When It Comes to Payment, NFC Gets the Tap

payment-photosIf you’re a consumer who’s purchased a smartphone recently, you may be thinking about one of the cooler uses for that device – making contactless payments for purchases at retail shops and restaurants.

But which type of mobile payment is right for you? There are many choices already here or coming soon, including Google Wallet, Square, Softcard, Apple Pay, CurrentC, LoopPay, and PayPal.

Each mobile payment brand has its own business model, features, and benefits. Some are the products of partnerships among device makers, payment processors, and banks, while others are built around a relationship between the payment provider and each merchant. Some use NFC in card emulation mode to perform transactions, while others use QR codes or a radio-equipped phone case. Some work with any credit card, while others are limited to specific brands. Some can work with existing magnetic stripe POS terminals, while others require newer-technology terminals or add-on dongles.

It’s all a bit daunting — until you take a closer look.
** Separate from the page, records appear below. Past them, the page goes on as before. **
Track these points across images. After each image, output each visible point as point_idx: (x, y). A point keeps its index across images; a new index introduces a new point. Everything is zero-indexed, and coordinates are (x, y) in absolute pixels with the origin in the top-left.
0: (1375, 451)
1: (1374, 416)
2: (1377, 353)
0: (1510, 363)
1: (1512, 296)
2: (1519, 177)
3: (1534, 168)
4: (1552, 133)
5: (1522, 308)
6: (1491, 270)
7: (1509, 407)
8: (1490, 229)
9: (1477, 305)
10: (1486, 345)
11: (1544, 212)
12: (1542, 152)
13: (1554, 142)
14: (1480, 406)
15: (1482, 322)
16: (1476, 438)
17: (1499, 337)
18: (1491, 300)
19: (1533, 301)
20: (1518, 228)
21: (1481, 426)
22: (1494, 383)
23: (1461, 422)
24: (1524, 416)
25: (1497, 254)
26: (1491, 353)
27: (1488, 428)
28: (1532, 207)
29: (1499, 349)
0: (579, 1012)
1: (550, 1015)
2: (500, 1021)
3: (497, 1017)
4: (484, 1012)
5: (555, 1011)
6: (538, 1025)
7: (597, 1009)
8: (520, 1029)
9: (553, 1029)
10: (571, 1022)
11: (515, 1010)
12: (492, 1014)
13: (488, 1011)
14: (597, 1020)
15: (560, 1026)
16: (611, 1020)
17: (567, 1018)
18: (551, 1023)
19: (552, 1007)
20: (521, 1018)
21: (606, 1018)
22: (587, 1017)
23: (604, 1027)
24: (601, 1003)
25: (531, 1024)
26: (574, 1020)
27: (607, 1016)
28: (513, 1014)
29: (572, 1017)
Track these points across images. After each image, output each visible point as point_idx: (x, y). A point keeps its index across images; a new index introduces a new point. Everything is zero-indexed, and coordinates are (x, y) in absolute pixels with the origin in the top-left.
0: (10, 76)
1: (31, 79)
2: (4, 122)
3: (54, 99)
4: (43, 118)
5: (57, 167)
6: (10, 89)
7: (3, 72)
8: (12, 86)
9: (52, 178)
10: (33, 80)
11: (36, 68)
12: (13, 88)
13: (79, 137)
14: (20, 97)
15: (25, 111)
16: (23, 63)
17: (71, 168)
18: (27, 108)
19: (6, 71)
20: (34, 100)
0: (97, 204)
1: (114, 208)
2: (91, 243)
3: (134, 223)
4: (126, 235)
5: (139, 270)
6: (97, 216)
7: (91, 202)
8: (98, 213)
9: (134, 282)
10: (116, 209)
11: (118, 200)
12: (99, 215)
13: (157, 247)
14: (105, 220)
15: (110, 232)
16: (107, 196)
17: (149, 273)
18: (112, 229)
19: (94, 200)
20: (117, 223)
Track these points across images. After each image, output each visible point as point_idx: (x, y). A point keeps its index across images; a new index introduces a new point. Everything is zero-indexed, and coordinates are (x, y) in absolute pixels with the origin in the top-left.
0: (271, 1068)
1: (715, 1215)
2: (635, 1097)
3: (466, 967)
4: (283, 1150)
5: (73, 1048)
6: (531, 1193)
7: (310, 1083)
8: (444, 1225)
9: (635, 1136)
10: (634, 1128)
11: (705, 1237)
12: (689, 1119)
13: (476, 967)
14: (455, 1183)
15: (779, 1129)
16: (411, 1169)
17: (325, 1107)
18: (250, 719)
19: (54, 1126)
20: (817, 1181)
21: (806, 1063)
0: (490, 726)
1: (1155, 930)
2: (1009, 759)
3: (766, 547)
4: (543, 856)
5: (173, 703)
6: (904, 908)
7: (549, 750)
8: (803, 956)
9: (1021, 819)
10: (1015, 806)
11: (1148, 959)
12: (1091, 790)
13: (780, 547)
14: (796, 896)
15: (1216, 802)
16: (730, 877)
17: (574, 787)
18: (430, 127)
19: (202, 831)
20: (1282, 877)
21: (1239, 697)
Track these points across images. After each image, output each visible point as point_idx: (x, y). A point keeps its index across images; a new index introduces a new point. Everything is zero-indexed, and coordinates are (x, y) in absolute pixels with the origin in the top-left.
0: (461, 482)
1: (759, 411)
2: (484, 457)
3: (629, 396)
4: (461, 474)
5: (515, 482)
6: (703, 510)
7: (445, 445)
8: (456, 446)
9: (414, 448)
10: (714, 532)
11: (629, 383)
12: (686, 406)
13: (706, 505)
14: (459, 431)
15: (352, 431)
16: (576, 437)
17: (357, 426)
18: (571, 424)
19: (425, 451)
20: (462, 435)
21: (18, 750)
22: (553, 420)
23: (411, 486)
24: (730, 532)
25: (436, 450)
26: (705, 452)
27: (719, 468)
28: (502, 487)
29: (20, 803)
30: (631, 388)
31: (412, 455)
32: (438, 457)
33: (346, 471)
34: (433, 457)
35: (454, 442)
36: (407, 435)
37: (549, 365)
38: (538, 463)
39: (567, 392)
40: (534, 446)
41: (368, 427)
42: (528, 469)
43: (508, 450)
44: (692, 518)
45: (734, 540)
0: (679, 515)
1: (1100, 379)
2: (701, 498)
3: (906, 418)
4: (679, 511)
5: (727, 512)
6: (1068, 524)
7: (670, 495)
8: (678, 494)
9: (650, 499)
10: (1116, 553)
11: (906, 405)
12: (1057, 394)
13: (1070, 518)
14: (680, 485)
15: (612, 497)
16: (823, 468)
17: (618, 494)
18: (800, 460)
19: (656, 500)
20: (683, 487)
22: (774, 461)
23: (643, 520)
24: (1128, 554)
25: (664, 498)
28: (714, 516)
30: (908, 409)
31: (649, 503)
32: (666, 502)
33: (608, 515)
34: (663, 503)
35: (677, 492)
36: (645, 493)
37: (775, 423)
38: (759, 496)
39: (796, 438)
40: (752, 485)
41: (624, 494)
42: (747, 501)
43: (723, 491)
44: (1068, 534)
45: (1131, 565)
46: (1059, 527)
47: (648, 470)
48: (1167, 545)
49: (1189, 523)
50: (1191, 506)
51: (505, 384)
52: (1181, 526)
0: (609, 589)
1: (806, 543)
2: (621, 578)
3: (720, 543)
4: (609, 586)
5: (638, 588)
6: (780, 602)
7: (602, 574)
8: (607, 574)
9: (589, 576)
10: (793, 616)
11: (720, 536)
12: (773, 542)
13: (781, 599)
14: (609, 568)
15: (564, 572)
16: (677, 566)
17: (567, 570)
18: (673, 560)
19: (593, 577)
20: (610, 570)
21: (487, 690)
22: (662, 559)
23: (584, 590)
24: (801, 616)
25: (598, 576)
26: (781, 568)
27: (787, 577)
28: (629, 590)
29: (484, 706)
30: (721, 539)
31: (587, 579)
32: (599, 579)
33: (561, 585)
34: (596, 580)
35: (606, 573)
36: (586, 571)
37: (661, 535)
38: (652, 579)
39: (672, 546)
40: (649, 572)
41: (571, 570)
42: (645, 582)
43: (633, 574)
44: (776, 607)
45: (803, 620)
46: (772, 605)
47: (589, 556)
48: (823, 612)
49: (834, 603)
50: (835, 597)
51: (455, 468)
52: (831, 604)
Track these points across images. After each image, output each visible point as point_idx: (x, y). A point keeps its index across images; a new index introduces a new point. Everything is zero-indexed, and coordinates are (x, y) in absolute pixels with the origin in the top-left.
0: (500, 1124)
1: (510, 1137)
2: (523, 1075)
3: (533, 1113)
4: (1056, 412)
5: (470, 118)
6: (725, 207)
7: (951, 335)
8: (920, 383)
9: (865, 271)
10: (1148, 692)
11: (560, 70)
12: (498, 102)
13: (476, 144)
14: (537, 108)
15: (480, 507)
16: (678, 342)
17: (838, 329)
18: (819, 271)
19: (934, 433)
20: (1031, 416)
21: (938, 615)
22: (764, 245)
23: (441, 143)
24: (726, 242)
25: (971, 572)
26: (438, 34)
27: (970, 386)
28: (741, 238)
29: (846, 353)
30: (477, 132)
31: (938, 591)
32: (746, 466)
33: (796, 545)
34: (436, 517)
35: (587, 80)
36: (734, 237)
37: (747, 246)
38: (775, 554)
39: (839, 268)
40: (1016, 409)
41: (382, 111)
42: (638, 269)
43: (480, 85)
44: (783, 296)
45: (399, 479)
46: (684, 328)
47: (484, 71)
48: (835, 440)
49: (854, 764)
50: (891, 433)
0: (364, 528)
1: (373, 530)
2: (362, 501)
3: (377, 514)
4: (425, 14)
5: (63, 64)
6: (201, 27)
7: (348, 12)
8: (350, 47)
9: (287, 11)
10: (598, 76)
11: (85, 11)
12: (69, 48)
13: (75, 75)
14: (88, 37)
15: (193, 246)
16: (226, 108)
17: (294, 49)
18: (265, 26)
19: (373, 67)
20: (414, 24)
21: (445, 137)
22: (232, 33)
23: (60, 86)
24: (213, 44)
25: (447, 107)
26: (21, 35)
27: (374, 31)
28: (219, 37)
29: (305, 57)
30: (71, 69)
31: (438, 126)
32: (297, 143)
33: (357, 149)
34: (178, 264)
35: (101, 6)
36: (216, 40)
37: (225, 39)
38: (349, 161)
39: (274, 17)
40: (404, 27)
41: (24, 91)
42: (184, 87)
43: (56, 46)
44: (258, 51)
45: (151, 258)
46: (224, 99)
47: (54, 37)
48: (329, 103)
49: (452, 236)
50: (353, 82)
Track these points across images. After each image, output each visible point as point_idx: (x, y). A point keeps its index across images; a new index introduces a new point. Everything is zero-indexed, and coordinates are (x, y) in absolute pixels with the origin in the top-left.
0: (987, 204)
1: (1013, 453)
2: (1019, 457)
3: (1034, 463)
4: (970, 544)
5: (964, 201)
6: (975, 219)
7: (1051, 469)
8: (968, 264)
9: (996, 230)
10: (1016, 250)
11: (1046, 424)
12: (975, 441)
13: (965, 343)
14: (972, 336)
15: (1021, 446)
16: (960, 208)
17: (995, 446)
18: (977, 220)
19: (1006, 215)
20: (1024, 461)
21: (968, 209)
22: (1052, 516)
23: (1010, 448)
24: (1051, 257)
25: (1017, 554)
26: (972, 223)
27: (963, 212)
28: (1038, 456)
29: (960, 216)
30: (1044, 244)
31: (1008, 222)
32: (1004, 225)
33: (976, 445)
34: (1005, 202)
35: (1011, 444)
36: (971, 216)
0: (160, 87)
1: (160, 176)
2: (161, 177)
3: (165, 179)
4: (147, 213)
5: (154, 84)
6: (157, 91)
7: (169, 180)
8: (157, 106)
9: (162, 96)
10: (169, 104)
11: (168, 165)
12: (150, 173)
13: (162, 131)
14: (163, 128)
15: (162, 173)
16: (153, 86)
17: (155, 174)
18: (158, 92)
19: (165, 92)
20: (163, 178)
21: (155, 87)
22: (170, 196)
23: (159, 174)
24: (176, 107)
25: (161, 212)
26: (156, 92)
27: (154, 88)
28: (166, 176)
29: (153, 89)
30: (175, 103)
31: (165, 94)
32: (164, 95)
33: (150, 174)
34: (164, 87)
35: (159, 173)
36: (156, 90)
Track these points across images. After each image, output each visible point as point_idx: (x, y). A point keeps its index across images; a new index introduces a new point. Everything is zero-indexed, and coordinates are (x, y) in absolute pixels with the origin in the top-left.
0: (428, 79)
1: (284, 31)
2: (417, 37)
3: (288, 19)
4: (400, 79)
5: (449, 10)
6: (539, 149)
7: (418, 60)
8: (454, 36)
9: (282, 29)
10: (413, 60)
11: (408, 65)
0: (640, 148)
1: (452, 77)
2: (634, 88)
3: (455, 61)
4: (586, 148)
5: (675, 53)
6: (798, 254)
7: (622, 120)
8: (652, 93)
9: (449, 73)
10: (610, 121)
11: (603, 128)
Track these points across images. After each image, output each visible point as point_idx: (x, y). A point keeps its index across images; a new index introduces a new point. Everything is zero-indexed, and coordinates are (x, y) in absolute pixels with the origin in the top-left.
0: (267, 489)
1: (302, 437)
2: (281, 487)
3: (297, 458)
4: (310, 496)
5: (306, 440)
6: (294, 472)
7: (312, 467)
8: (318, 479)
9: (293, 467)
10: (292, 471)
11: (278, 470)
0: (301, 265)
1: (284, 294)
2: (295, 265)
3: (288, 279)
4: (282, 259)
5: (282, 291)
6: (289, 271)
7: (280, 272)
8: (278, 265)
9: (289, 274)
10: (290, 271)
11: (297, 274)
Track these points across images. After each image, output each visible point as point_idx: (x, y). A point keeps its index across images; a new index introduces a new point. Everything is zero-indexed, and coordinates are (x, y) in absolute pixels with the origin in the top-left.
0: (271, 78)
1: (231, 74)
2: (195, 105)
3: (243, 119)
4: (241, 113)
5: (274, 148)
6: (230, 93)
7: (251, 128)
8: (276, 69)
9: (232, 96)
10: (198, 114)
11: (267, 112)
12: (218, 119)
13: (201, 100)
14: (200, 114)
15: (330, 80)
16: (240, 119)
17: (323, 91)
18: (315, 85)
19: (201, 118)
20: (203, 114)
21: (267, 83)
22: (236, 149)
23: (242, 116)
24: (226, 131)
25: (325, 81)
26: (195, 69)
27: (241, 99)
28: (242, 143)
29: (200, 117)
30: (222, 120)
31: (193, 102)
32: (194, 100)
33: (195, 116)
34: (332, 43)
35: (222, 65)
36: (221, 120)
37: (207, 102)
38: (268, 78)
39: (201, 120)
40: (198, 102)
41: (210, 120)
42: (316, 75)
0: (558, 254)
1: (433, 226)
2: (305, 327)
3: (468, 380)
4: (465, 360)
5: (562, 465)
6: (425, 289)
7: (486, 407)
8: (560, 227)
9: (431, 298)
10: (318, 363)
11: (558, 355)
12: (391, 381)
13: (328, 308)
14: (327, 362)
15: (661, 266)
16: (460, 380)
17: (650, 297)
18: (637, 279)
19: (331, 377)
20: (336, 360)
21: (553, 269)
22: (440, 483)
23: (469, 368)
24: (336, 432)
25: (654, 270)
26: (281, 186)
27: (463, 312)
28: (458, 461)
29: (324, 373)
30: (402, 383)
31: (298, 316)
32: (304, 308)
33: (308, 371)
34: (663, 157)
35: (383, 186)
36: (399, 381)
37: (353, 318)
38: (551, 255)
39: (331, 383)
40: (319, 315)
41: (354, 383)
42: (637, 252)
Only you can decide which mobile payment solution best meets your needs. But as you evaluate your choices, here are some key factors to keep in mind:

  • NFC is global. NFC is based on industry standards and supported throughout the world. There are already 500 million NFC-enabled devices in the market, and 64% of all smartphones will be shipped with NFC by 2018, according to IHS Technology. If NFC is already built into your phone, you won’t need to buy any add-ons for it to work.
  • NFC is proven. Around the world, tens of millions of people are already using NFC to pay for purchases, access public transit, and more — and many have been using NFC for a number of years.
  • NFC is already popular with consumers. According to a survey cited in NFC World, nine out of 10 consumers who have used NFC for mobile payments would use it again. In a typical month in Japan, 9.8 million people use their mobile wallet to make payments. Meanwhile, journalists and reviewers are giving high marks to recent NFC deployments in the US for ease of use and reliability.
  • NFC is secure. Some mobile payment methods are no more secure than conventional magnetic-stripe cards, making your financial data vulnerable to hacks. Robust security measures are available and in use for NFC payments, including: strong authentication methods (complex passwords, finger biometrics, etc.) to prevent use by unauthorized users; device on/off switch for NFC to prevent illicit use; data encryption to prevent unauthorized access to confidential data during NFC transmission; and proximity – NFC’s short transmission rate makes it less vulnerable to interception.
  • NFC can do much more than payment. You may be initially attracted to NFC as a mobile payment method, but once you get used to that simple tap-and-go action, you’re probably going to want it for other tasks in your life. You’ll be pleased to know that many NFC implementations allow you to do much more with your NFC-enabled smartphone, including quick and easy one-touch pairing of Bluetooth and Wi-Fi devices, tapping NFC tags on store shelves and product labels to redeem offers and get more info, using your NFC phone to start your car, and unlocking your hotel room door with a touch.

When you add it all up, it’s clear which mobile payment method delivers more: NFC.